The pandemic shifted a lot of what they did, and how they did it, and the pair began using their community knowledge and access to wholesale items to create lunch bags for the homeless while also seeking donations for blankets, dog food and other essentials.
They figured their business’s sales would be enough to get them by as they helped others. Then, business dipped heavily.
“A particular stand-out over these past six months during COVID-19 has been the loss of our customers,” West said. “So many of them have moved out of state. We’ve had tremendous turnover. And I’m talking loyal, dedicated customers—nine or 10 of them that we would see every day and they decided to leave California. It was various reasons: they couldn’t afford the rent, they wanted someplace cheaper… But COVID-19 pushed them out. And it still continues.”
Still, their focus remained on those in need, like Victoria Renyafarje, the well-known “Bubble Lady” who creates momentary, bubbly works of art along Shoreline Village. The pandemic pushed her into living in her car.
“She needs clothes, she needs food,” West said. “This whole pandemic really pushed and changed the demographic of who is in need right now. Even with Project Roomkey [a state-sponsored program to provide shelter to the homeless] and the things other organizations were pushing, you can’t take away the fact that Victoria has lost everything. Everything. It really forced us to shift our mission away from our customers—I mean, not as if we have many.”
West and Francis say they maybe get five daily customers during the weekdays.
“It’s been bad,” West said. “Really bad.”
But again, the mission was at the forefront and with the possibility of governmental help, perhaps a possible lifeline existed.
“But we got nothing,” West said. “We’ve been declined SBE loans, PPP, denied to participate in the local Great Plates Program in Long Beach, despite the meal work we were already doing. All those things that could have saved us were just… not there.
“Shannon and I haven’t taken a paycheck. Like most small business owners, you run a debt the first year and get it back on its second year—that’s just growing a business. You put everything you have into it and any profit money you have gets reinvested. We hit a point where all of sudden, we were like, our cash reserves are done, just done. And we hadn’t even paid rent yet.”
A terrifying reality hitting West and Francis and that was the fear that they could very well become part of the population they were trying to serve: those experiencing homelessness.

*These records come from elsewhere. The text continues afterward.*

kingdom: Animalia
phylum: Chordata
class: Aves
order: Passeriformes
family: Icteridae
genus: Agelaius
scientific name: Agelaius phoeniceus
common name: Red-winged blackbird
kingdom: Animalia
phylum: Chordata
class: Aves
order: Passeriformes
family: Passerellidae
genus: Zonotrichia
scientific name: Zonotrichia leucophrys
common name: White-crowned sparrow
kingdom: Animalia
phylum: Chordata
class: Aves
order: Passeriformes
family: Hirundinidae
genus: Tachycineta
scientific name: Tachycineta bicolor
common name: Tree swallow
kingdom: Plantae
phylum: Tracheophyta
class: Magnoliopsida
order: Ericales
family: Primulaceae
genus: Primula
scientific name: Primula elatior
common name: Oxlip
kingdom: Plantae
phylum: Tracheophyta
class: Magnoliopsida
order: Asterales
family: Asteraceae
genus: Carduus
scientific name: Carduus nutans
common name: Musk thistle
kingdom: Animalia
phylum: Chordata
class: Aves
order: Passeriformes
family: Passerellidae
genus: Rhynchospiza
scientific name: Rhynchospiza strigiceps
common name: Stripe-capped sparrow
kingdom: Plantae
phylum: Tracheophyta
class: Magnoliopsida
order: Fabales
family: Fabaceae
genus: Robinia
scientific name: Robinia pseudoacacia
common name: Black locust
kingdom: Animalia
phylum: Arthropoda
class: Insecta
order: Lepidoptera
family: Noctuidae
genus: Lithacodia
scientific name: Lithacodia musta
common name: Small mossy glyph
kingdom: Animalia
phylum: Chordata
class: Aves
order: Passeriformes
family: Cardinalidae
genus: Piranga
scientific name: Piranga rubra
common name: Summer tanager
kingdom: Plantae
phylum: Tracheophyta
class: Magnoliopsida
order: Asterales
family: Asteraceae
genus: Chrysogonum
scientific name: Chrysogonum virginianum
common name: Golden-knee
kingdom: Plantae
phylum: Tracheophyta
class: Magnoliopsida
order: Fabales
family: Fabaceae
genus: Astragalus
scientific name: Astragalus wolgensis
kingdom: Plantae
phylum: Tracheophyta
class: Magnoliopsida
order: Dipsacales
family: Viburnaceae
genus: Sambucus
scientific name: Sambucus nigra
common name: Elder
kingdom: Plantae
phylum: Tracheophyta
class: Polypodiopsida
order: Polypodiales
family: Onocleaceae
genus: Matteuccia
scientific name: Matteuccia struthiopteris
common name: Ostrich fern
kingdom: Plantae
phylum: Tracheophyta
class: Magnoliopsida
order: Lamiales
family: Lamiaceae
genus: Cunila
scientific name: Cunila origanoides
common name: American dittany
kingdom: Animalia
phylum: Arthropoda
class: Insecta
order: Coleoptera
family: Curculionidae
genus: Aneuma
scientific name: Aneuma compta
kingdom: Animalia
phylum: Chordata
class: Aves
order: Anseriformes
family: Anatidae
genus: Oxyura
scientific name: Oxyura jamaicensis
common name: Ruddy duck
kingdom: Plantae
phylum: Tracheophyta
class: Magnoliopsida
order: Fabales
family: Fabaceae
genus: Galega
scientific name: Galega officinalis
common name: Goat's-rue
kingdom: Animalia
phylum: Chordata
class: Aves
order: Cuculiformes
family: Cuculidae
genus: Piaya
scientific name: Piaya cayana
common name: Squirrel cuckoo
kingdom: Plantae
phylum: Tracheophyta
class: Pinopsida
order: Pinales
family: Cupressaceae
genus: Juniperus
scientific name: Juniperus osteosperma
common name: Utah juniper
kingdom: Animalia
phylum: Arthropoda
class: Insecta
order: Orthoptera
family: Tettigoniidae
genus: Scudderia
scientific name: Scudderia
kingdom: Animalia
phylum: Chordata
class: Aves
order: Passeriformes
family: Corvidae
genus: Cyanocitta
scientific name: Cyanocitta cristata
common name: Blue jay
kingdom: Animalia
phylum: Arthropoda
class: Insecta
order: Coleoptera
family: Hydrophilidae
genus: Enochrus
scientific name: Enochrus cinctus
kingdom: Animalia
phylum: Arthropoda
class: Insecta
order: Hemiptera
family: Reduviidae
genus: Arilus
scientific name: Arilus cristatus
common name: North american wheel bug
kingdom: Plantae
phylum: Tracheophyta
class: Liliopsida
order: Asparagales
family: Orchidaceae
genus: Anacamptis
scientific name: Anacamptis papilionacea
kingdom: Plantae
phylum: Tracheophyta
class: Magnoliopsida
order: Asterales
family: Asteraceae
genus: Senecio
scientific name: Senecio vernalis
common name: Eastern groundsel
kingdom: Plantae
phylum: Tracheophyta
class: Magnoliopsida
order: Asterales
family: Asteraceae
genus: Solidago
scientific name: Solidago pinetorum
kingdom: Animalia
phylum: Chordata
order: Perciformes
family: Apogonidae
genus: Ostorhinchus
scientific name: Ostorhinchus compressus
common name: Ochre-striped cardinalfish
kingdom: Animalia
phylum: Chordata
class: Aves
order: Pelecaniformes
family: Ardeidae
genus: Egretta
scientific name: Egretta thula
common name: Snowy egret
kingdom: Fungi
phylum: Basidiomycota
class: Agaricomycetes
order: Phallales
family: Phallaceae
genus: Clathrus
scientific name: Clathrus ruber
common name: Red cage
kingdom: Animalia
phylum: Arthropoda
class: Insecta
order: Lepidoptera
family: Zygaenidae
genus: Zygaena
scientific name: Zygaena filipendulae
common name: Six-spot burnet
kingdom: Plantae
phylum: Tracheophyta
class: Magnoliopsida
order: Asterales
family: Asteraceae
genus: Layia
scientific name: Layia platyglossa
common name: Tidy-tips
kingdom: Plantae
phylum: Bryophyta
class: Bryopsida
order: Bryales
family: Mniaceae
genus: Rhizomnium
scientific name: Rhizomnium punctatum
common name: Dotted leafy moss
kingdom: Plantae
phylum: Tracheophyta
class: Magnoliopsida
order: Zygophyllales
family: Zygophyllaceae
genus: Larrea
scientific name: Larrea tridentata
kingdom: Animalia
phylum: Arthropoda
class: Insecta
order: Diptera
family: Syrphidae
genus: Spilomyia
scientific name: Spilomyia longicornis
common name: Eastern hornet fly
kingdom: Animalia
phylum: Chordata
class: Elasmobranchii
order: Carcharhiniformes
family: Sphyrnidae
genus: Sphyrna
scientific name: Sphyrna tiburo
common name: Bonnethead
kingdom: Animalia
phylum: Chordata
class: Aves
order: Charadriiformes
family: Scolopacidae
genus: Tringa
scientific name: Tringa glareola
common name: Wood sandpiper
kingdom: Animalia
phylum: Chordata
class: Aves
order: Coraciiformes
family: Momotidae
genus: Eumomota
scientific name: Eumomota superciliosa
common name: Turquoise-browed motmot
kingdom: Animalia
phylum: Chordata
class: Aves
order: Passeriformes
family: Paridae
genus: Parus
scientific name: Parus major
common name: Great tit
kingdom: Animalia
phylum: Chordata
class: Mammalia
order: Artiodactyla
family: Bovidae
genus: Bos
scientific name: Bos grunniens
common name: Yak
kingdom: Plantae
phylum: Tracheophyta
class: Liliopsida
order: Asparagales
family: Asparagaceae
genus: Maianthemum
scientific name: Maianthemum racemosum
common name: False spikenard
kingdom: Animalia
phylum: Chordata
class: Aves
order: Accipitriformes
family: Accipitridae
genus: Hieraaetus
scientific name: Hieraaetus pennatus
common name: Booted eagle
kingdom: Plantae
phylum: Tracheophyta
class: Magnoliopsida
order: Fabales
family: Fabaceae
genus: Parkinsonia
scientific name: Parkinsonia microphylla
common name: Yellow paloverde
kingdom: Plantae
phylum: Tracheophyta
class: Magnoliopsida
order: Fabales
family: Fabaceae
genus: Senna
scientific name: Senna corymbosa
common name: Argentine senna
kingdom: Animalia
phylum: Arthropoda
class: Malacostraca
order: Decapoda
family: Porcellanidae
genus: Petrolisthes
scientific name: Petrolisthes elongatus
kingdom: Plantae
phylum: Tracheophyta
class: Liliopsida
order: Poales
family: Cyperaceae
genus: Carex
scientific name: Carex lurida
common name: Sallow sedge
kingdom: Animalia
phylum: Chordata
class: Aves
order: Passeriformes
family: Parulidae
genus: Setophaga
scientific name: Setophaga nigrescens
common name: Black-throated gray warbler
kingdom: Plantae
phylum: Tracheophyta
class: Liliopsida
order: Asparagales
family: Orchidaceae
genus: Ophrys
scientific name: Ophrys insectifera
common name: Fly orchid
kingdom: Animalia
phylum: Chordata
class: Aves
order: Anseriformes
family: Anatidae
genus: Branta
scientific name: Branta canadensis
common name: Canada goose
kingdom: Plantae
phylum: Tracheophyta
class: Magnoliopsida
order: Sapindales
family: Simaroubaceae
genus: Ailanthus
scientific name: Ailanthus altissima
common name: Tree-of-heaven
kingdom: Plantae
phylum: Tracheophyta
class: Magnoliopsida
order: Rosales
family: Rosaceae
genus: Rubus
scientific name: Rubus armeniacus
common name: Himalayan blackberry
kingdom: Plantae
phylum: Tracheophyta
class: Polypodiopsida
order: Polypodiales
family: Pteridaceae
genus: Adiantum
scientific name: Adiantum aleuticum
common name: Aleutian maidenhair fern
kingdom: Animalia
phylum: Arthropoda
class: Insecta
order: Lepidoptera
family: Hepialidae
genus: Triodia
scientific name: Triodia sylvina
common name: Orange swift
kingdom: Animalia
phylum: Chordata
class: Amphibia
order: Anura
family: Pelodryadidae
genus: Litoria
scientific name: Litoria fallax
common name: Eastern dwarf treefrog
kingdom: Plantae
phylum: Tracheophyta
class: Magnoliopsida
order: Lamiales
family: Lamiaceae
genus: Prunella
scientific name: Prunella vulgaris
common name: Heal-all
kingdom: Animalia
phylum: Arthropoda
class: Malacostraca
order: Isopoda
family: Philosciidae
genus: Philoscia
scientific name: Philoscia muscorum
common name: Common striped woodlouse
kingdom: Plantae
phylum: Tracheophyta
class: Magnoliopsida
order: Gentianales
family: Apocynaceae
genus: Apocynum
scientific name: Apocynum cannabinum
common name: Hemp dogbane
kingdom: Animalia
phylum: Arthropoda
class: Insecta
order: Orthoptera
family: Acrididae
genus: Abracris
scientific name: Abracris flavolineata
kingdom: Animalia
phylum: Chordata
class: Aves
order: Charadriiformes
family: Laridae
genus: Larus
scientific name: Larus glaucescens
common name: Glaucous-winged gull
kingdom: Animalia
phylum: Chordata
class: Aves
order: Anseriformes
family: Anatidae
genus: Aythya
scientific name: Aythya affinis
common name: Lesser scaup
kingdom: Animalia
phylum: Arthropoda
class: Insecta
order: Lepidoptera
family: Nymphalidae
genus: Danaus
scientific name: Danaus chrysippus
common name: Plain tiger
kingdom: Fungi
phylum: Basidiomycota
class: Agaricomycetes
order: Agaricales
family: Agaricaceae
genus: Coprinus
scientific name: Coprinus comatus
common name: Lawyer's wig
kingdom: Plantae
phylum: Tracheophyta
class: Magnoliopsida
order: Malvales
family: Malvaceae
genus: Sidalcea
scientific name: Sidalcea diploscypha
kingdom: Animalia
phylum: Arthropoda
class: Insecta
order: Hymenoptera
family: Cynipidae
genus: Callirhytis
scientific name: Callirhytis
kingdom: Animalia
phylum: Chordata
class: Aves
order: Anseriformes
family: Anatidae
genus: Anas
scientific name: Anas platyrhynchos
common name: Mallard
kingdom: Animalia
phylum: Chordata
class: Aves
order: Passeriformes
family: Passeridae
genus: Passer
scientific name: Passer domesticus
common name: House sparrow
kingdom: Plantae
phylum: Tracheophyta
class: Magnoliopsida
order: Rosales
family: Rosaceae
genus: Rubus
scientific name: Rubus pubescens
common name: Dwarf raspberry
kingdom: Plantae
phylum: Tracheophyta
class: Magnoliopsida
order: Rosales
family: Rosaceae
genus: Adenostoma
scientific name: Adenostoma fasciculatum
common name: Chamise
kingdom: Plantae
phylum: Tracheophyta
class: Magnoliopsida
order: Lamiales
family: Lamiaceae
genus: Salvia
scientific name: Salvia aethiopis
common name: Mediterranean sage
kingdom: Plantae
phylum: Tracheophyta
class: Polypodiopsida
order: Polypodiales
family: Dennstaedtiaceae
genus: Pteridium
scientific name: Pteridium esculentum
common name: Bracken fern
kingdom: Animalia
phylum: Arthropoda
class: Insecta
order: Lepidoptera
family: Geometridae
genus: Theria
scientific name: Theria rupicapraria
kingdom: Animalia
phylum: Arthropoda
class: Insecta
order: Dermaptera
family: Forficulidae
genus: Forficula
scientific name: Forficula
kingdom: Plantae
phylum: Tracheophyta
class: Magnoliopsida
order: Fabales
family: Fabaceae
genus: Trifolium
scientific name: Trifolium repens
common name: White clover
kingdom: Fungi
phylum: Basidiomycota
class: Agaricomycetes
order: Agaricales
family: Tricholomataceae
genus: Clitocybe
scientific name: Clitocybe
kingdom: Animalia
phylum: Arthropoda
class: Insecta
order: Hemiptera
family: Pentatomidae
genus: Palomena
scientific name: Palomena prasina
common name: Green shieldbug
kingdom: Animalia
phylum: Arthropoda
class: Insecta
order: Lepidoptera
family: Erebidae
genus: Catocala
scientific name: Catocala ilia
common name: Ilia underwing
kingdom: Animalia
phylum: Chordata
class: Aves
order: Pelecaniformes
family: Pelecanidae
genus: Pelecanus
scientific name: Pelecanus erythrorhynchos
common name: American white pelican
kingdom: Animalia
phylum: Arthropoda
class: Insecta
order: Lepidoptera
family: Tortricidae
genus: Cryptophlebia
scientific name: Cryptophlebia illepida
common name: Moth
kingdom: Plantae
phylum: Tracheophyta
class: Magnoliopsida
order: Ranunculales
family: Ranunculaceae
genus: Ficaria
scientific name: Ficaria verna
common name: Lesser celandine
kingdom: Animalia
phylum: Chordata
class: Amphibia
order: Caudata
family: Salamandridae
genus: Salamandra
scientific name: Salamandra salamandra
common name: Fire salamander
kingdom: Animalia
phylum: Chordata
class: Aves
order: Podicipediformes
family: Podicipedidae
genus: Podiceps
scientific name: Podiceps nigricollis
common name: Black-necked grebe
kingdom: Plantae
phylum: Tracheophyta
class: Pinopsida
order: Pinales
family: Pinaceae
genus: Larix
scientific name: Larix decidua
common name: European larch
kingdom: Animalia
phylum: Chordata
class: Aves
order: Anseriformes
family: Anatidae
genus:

“Shannon and I have become comfortable enough to where we can live on $2,000 a month—which is pretty great,” West said. “But between trying to pay for the shop and trying to pay for a home, we’ve hit a point where we actually thought, ‘We might become homeless.’ And we also know we are not alone in Long Beach.”
The pair have resorted to the last option they can think of: Creating a GoFundMe and asking for the community’s help. All money received will pay back rent, utilities and business permits and licenses so “we can stay afloat,” West said.
“It’s genuinely not easy having to ask for that kind of help,” he said. “It is a hard process because we’ve tried everything we can while trying to uplift those who have it worse than most. But there’s something about serving a cup of coffee in a neighborhood you’ve invested in, that you love. We can’t lose that and we hope the community doesn’t want to lose that. We just want to keep our shop open and keep making a difference.”